Exercise instructions — Copy all lines of the listing that include the string "middle".
..............................
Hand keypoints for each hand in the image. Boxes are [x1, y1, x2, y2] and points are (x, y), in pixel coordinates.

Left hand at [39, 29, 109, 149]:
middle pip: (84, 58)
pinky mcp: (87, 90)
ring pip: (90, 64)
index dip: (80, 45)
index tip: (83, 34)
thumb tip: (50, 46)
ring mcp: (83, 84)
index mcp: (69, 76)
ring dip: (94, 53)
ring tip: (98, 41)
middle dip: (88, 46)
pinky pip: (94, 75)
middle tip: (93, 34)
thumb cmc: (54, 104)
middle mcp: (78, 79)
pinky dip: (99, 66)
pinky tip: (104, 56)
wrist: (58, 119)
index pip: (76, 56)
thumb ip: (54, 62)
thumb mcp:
..............................
Answer box —
middle pip: (84, 58)
middle dip: (88, 46)
middle tip: (93, 34)
middle mcp: (78, 79)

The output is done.